*** MATERIAL TO PROCESS ***

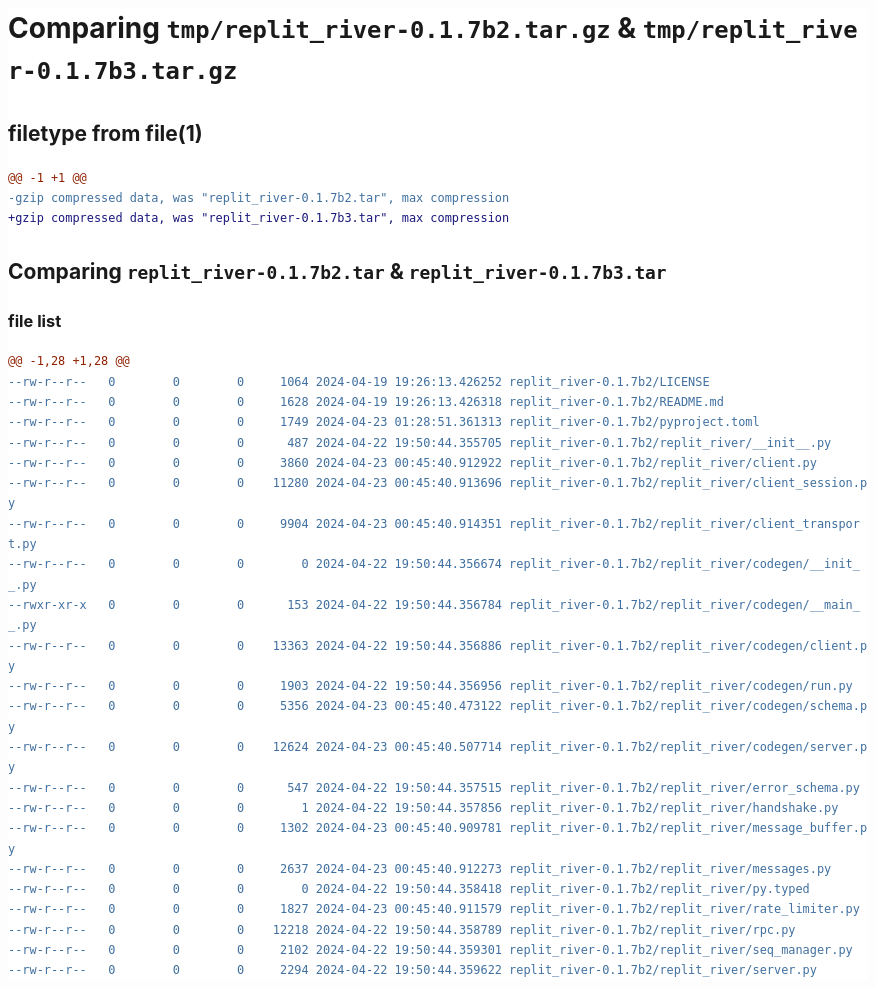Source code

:# Comparing `tmp/replit_river-0.1.7b2.tar.gz` & `tmp/replit_river-0.1.7b3.tar.gz`

## filetype from file(1)

```diff
@@ -1 +1 @@
-gzip compressed data, was "replit_river-0.1.7b2.tar", max compression
+gzip compressed data, was "replit_river-0.1.7b3.tar", max compression
```

## Comparing `replit_river-0.1.7b2.tar` & `replit_river-0.1.7b3.tar`

### file list

```diff
@@ -1,28 +1,28 @@
--rw-r--r--   0        0        0     1064 2024-04-19 19:26:13.426252 replit_river-0.1.7b2/LICENSE
--rw-r--r--   0        0        0     1628 2024-04-19 19:26:13.426318 replit_river-0.1.7b2/README.md
--rw-r--r--   0        0        0     1749 2024-04-23 01:28:51.361313 replit_river-0.1.7b2/pyproject.toml
--rw-r--r--   0        0        0      487 2024-04-22 19:50:44.355705 replit_river-0.1.7b2/replit_river/__init__.py
--rw-r--r--   0        0        0     3860 2024-04-23 00:45:40.912922 replit_river-0.1.7b2/replit_river/client.py
--rw-r--r--   0        0        0    11280 2024-04-23 00:45:40.913696 replit_river-0.1.7b2/replit_river/client_session.py
--rw-r--r--   0        0        0     9904 2024-04-23 00:45:40.914351 replit_river-0.1.7b2/replit_river/client_transport.py
--rw-r--r--   0        0        0        0 2024-04-22 19:50:44.356674 replit_river-0.1.7b2/replit_river/codegen/__init__.py
--rwxr-xr-x   0        0        0      153 2024-04-22 19:50:44.356784 replit_river-0.1.7b2/replit_river/codegen/__main__.py
--rw-r--r--   0        0        0    13363 2024-04-22 19:50:44.356886 replit_river-0.1.7b2/replit_river/codegen/client.py
--rw-r--r--   0        0        0     1903 2024-04-22 19:50:44.356956 replit_river-0.1.7b2/replit_river/codegen/run.py
--rw-r--r--   0        0        0     5356 2024-04-23 00:45:40.473122 replit_river-0.1.7b2/replit_river/codegen/schema.py
--rw-r--r--   0        0        0    12624 2024-04-23 00:45:40.507714 replit_river-0.1.7b2/replit_river/codegen/server.py
--rw-r--r--   0        0        0      547 2024-04-22 19:50:44.357515 replit_river-0.1.7b2/replit_river/error_schema.py
--rw-r--r--   0        0        0        1 2024-04-22 19:50:44.357856 replit_river-0.1.7b2/replit_river/handshake.py
--rw-r--r--   0        0        0     1302 2024-04-23 00:45:40.909781 replit_river-0.1.7b2/replit_river/message_buffer.py
--rw-r--r--   0        0        0     2637 2024-04-23 00:45:40.912273 replit_river-0.1.7b2/replit_river/messages.py
--rw-r--r--   0        0        0        0 2024-04-22 19:50:44.358418 replit_river-0.1.7b2/replit_river/py.typed
--rw-r--r--   0        0        0     1827 2024-04-23 00:45:40.911579 replit_river-0.1.7b2/replit_river/rate_limiter.py
--rw-r--r--   0        0        0    12218 2024-04-22 19:50:44.358789 replit_river-0.1.7b2/replit_river/rpc.py
--rw-r--r--   0        0        0     2102 2024-04-22 19:50:44.359301 replit_river-0.1.7b2/replit_river/seq_manager.py
--rw-r--r--   0        0        0     2294 2024-04-22 19:50:44.359622 replit_river-0.1.7b2/replit_river/server.py
```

***

**INSTRUCTIONS FOR THE TASK**.
The entries above need to be repeated in full, word for word. Skip the images.

**THE ANSWER**.
Source code

:# Comparing `tmp/replit_river-0.1.7b2.tar.gz` & `tmp/replit_river-0.1.7b3.tar.gz`

## filetype from file(1)

```diff
@@ -1 +1 @@
-gzip compressed data, was "replit_river-0.1.7b2.tar", max compression
+gzip compressed data, was "replit_river-0.1.7b3.tar", max compression
```

## Comparing `replit_river-0.1.7b2.tar` & `replit_river-0.1.7b3.tar`

### file list

```diff
@@ -1,28 +1,28 @@
--rw-r--r--   0        0        0     1064 2024-04-19 19:26:13.426252 replit_river-0.1.7b2/LICENSE
--rw-r--r--   0        0        0     1628 2024-04-19 19:26:13.426318 replit_river-0.1.7b2/README.md
--rw-r--r--   0        0        0     1749 2024-04-23 01:28:51.361313 replit_river-0.1.7b2/pyproject.toml
--rw-r--r--   0        0        0      487 2024-04-22 19:50:44.355705 replit_river-0.1.7b2/replit_river/__init__.py
--rw-r--r--   0        0        0     3860 2024-04-23 00:45:40.912922 replit_river-0.1.7b2/replit_river/client.py
--rw-r--r--   0        0        0    11280 2024-04-23 00:45:40.913696 replit_river-0.1.7b2/replit_river/client_session.py
--rw-r--r--   0        0        0     9904 2024-04-23 00:45:40.914351 replit_river-0.1.7b2/replit_river/client_transport.py
--rw-r--r--   0        0        0        0 2024-04-22 19:50:44.356674 replit_river-0.1.7b2/replit_river/codegen/__init__.py
--rwxr-xr-x   0        0        0      153 2024-04-22 19:50:44.356784 replit_river-0.1.7b2/replit_river/codegen/__main__.py
--rw-r--r--   0        0        0    13363 2024-04-22 19:50:44.356886 replit_river-0.1.7b2/replit_river/codegen/client.py
--rw-r--r--   0        0        0     1903 2024-04-22 19:50:44.356956 replit_river-0.1.7b2/replit_river/codegen/run.py
--rw-r--r--   0        0        0     5356 2024-04-23 00:45:40.473122 replit_river-0.1.7b2/replit_river/codegen/schema.py
--rw-r--r--   0        0        0    12624 2024-04-23 00:45:40.507714 replit_river-0.1.7b2/replit_river/codegen/server.py
--rw-r--r--   0        0        0      547 2024-04-22 19:50:44.357515 replit_river-0.1.7b2/replit_river/error_schema.py
--rw-r--r--   0        0        0        1 2024-04-22 19:50:44.357856 replit_river-0.1.7b2/replit_river/handshake.py
--rw-r--r--   0        0        0     1302 2024-04-23 00:45:40.909781 replit_river-0.1.7b2/replit_river/message_buffer.py
--rw-r--r--   0        0        0     2637 2024-04-23 00:45:40.912273 replit_river-0.1.7b2/replit_river/messages.py
--rw-r--r--   0        0        0        0 2024-04-22 19:50:44.358418 replit_river-0.1.7b2/replit_river/py.typed
--rw-r--r--   0        0        0     1827 2024-04-23 00:45:40.911579 replit_river-0.1.7b2/replit_river/rate_limiter.py
--rw-r--r--   0        0        0    12218 2024-04-22 19:50:44.358789 replit_river-0.1.7b2/replit_river/rpc.py
--rw-r--r--   0        0        0     2102 2024-04-22 19:50:44.359301 replit_river-0.1.7b2/replit_river/seq_manager.py
--rw-r--r--   0        0        0     2294 2024-04-22 19:50:44.359622 replit_river-0.1.7b2/replit_river/server.py
```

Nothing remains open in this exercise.